# dhcpd.conf



## hruodr (Dec 7, 2018)

Is there a reason, why no dhcpd.con is in /usr/local/etc/dhcpd.conf?


----------



## SirDice (Dec 7, 2018)

Yes, you have to create it, there's simply no "default" configuration.


----------



## ShelLuser (Dec 7, 2018)

`pkg info -lx dhcp | less`, you'll probably notice dhcpd.conf.sample, copy, edit and you're done.


----------



## hruodr (Dec 7, 2018)

Well, there was a lapsus.

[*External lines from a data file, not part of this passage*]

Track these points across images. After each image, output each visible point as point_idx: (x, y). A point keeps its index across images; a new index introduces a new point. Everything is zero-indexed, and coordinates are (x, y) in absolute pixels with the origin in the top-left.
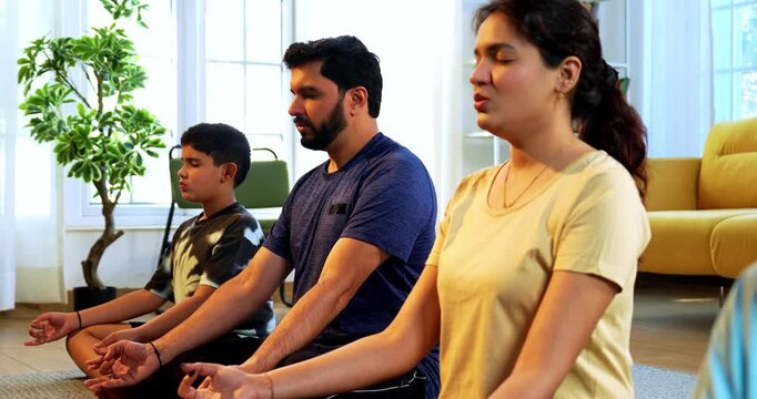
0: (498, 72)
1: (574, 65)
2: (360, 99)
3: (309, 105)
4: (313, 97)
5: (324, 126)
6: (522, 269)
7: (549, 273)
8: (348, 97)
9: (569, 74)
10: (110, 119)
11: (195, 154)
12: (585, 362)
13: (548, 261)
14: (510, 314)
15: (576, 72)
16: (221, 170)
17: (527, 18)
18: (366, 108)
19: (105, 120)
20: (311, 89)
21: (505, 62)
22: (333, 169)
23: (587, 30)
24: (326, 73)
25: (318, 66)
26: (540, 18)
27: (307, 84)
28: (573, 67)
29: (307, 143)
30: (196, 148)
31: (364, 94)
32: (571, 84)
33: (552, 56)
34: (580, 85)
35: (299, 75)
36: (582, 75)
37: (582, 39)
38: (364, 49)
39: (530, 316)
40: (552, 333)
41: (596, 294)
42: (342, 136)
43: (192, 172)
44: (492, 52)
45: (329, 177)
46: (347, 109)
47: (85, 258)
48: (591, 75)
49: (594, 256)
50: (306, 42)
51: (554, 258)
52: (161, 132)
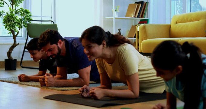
10: (17, 12)
19: (16, 12)
47: (8, 51)
52: (31, 16)
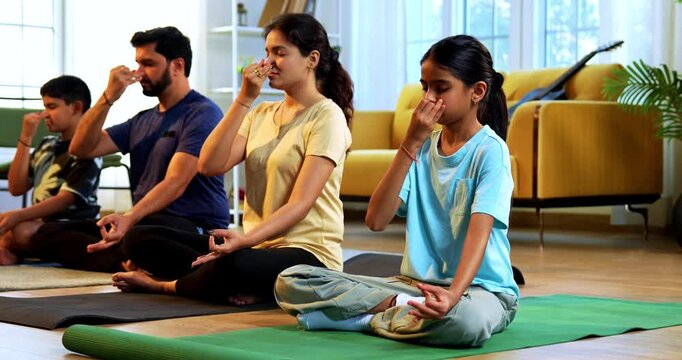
0: (279, 61)
1: (316, 54)
2: (179, 65)
3: (148, 71)
4: (150, 65)
5: (158, 83)
6: (289, 154)
7: (303, 157)
8: (172, 64)
9: (314, 59)
11: (51, 100)
12: (320, 202)
13: (303, 151)
14: (283, 177)
15: (317, 59)
16: (71, 108)
17: (291, 33)
18: (183, 72)
20: (149, 60)
21: (282, 55)
22: (162, 110)
23: (321, 36)
24: (159, 50)
25: (153, 46)
26: (297, 32)
27: (147, 57)
28: (316, 55)
29: (147, 93)
30: (51, 96)
31: (182, 62)
32: (315, 64)
33: (305, 51)
34: (320, 64)
35: (142, 52)
36: (321, 59)
37: (320, 41)
38: (180, 34)
39: (294, 179)
40: (306, 185)
41: (326, 166)
42: (169, 88)
43: (53, 113)
44: (275, 50)
45: (160, 114)
46: (172, 72)
48: (325, 58)
49: (325, 147)
50: (144, 31)
51: (305, 150)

The "no" in my question must be "now". 
I wantet to ask, why it moved from /etc/dhcpd.conf to /usr/local/etc/dhcpd.conf.

This is also the reason why the question was under "Installing and Upgrading".


----------



## tingo (Dec 8, 2018)

Everything installed as third party (you know, not part of the base os) goes under the /usr/local/* prefix on FreeBSD.


----------



## SirDice (Dec 10, 2018)

hruodr said:


> I wantet to ask, why it moved from /etc/dhcpd.conf to /usr/local/etc/dhcpd.conf.

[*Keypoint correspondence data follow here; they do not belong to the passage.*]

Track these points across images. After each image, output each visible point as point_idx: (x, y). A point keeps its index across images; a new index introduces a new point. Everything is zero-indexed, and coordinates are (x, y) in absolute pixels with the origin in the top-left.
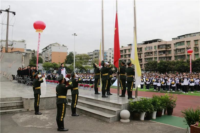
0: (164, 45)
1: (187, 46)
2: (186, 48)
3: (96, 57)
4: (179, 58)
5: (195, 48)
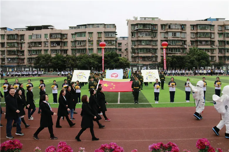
0: (59, 34)
1: (89, 38)
2: (87, 40)
4: (78, 52)
5: (98, 42)
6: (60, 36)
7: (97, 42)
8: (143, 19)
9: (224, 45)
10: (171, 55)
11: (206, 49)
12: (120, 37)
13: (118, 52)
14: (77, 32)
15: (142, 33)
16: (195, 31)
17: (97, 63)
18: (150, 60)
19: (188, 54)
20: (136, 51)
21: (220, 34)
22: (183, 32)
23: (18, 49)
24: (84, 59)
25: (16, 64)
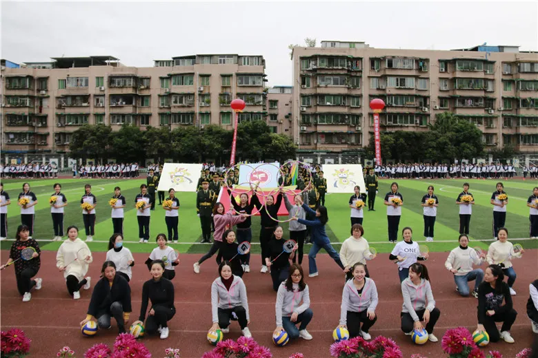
0: (129, 77)
1: (202, 89)
2: (197, 93)
4: (175, 122)
5: (222, 97)
6: (132, 82)
7: (220, 99)
8: (329, 45)
9: (516, 107)
10: (393, 130)
11: (474, 118)
12: (275, 87)
13: (269, 122)
14: (172, 73)
15: (326, 77)
16: (449, 76)
17: (220, 146)
18: (343, 141)
19: (432, 128)
20: (312, 120)
21: (507, 83)
22: (423, 75)
23: (32, 111)
24: (188, 137)
25: (27, 146)
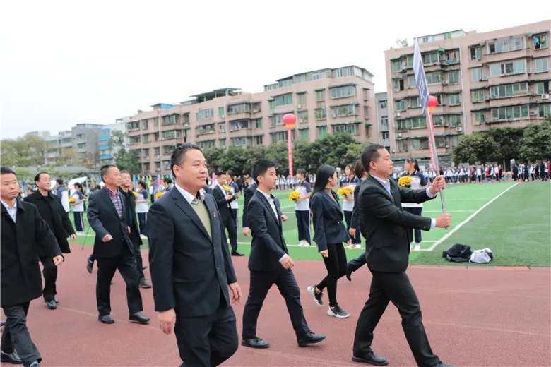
0: (243, 104)
1: (299, 107)
2: (296, 110)
3: (80, 145)
5: (318, 112)
6: (245, 108)
7: (316, 114)
8: (421, 40)
20: (407, 125)
22: (541, 54)
23: (179, 142)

It hasn't moved, it was never in /etc/.


----------



## Sensucht94 (Dec 10, 2018)

Any reason for not using the FreeBSD's dhclient(8) found in base (which you perhaps are confusing  dhcpcd found in port with, given it .conf is located in /etc like any other userland component))


----------



## tingo (Dec 20, 2018)

dhclient <> dhcpd ...


----------